Heureusement, une nouvelle fois mais mieux que jamais dans cet intervalle lui aussi, Vladimir COSMA ne rate pas son coup non plus. Et tout comme pour Dors Mon Lapin, c'est, pour générique de début, un drame lent aux cordes en marche qui convient, fort beau, même si on a à peine le temps de l'apprécier. Toujours dans le court mais à ne pas manquer, les interludes romantiques au piano 'joués' par le nounours tristoune Michael Lonsdale quand il n'est pas de service (spoiler : en fait, il ne l'est jamais vraiment mais reste très actif, dans sa tête !) et alors que son coeur se tourne sans grand espoir vers Béatrice Dalle. Il est dommage que la valse de leur romance frustrée qui arrache un beau sourire doux à la dame (par opposition au reste de son caractère), lors d'une des rares scènes d'extérieur au parc, ne soit pas répétée tant elle a de quoi plaire elle aussi dans son genre mais bon, cela reste en marge de l'intrigue et une autre liaison plus 'jeune' se forme. Une valse de chambre ramène encore Lonsdale et Stévenin depuis la morgue.

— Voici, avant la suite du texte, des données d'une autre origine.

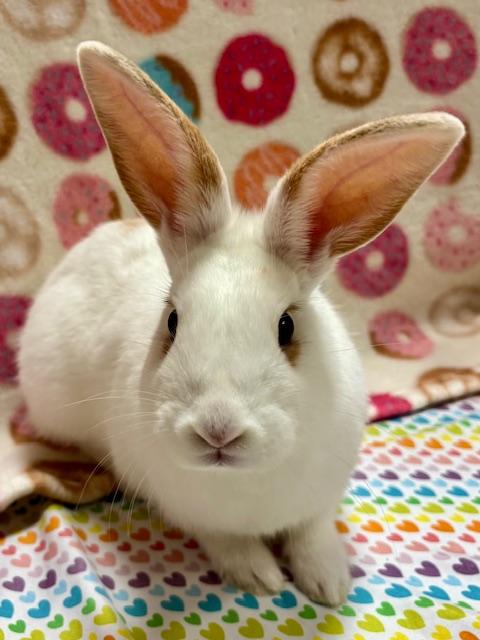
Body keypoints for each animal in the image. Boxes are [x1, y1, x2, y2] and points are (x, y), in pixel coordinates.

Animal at [18, 41, 464, 605]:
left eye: (286, 327)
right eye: (172, 321)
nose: (218, 428)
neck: (246, 482)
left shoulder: (320, 499)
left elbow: (313, 533)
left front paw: (329, 583)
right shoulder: (191, 512)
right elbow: (226, 543)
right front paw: (262, 577)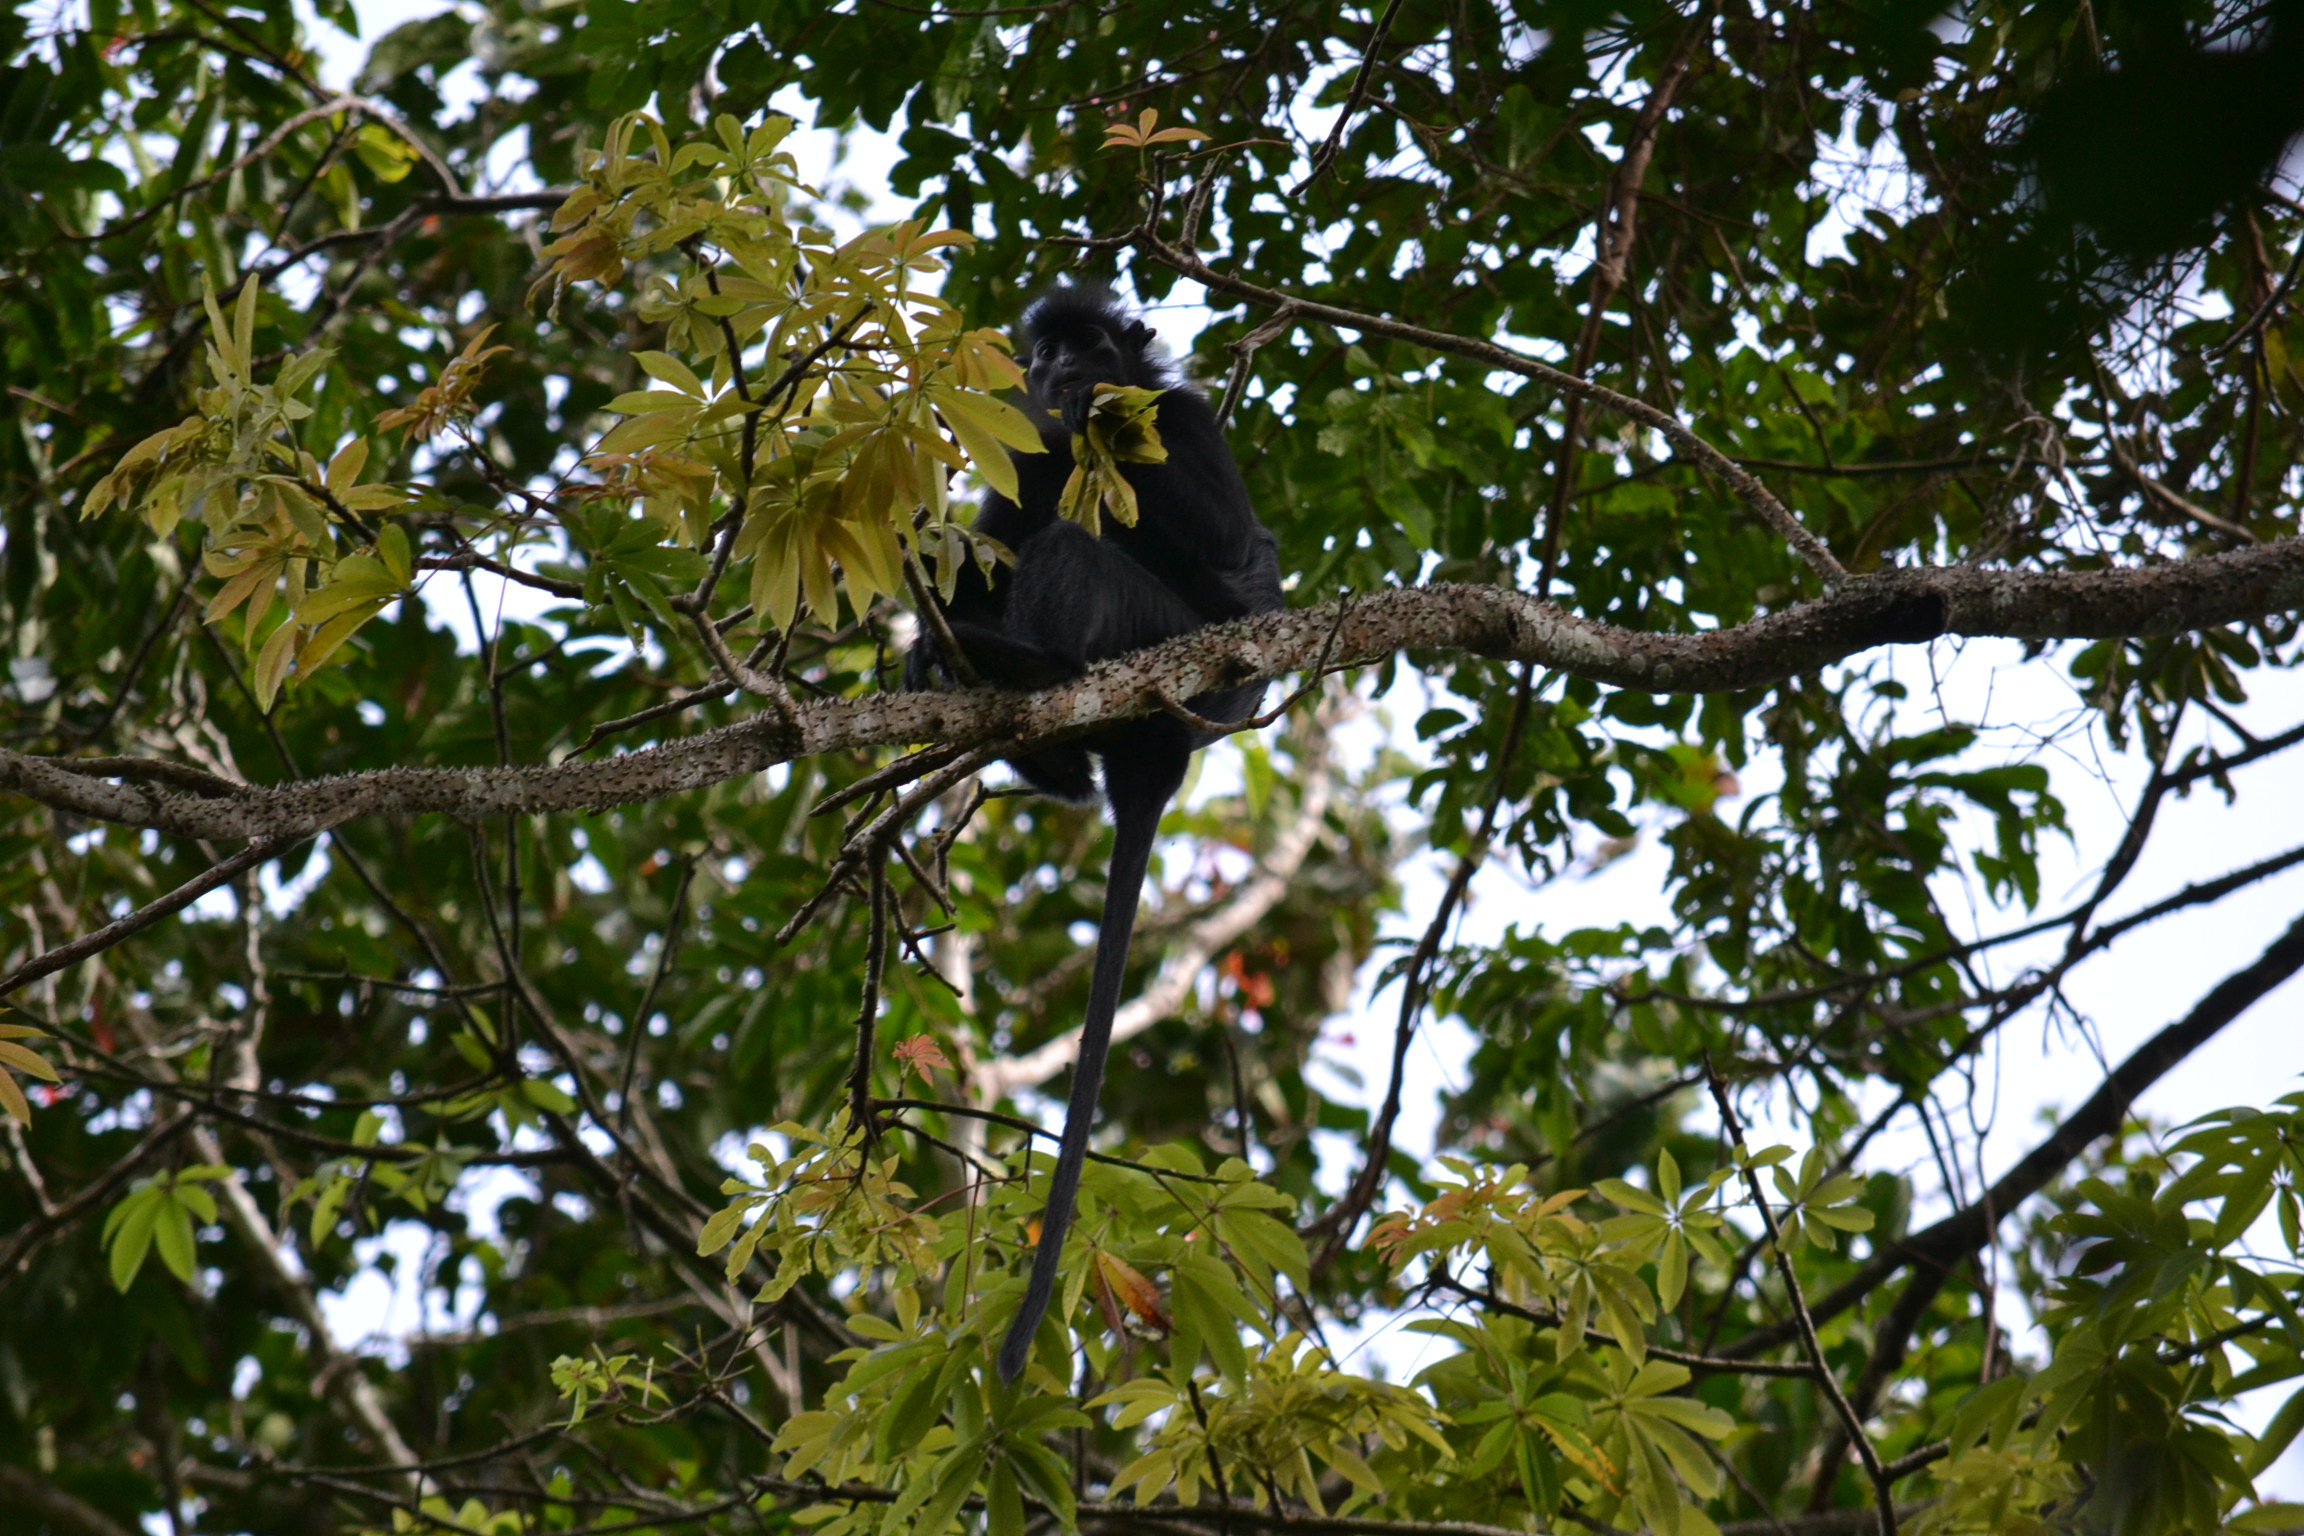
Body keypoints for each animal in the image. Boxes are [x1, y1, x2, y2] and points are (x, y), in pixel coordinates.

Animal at [905, 284, 1283, 1383]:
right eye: (1043, 355)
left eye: (1089, 346)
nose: (1060, 376)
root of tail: (1164, 756)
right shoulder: (1023, 450)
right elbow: (997, 526)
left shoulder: (1186, 419)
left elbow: (1229, 534)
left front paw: (1103, 417)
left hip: (1157, 643)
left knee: (1080, 553)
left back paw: (1031, 670)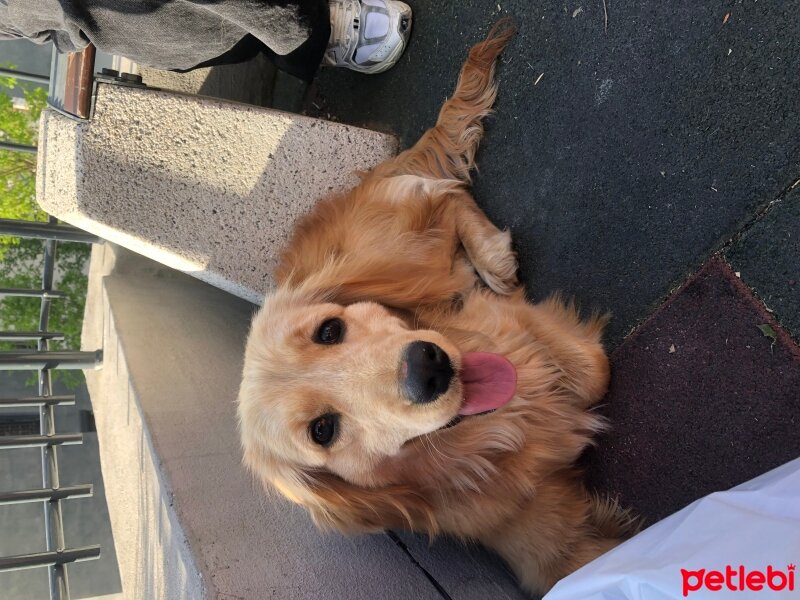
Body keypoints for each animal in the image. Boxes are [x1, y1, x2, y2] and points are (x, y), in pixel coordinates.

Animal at [234, 19, 636, 596]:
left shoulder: (514, 326)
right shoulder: (542, 548)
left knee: (445, 192)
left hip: (408, 246)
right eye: (323, 431)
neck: (508, 417)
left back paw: (493, 257)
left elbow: (592, 371)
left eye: (329, 331)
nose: (429, 368)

Pendant toute la première partie du film, c'est Bohringer qui mène la danse, lui aussi avec son piment habituel mais théâtralisé, métamorphosant l'esprit PMU franchouillard en quelque chose de noir et de violent, même si on y garde la forme de classe britannique héritée de Christie. COSMA, décidément très porté sur le piano ici et pour mettre sa propre note de classicisme, l'accompagne 'post-mortem' durant une séquence où l'on entend la voix de l'acteur en voix-off, tandis que les autres, les vivants, sont muets. Un petit exercice sympa, tout comme la marche sensible, pas forcément la plus 'dure', qui accompagne le geste du meurtrier (ou de la meurtrière) s'avançant vers sa proie.

Malheureusement, tout cela est un peu trop éparpillé, séparé par de longues séquences vides de musique et le seul équilibre sauvant le film de ce point de vue est le piano du bar, changeant de thème au gré des heures, sachant que la majeure partie de l'action se passe au cours d'une journée complète, avant le 'feu d'artifice' de minuit. C'est d'ailleurs de nouveau un trois temps léger qui fait contrecoup à cet instant burlesque, et qui déborde en toute logique sur le générique final. Le Renard Jaune a eu, au contraire de bien d'autres Mocky et malgré les efforts de la critique pour le flinguer, une distribution en salles et une belle appréciation au festival d'Angers.

3,25 parce que les notes jouées sont tout de même les bonnes.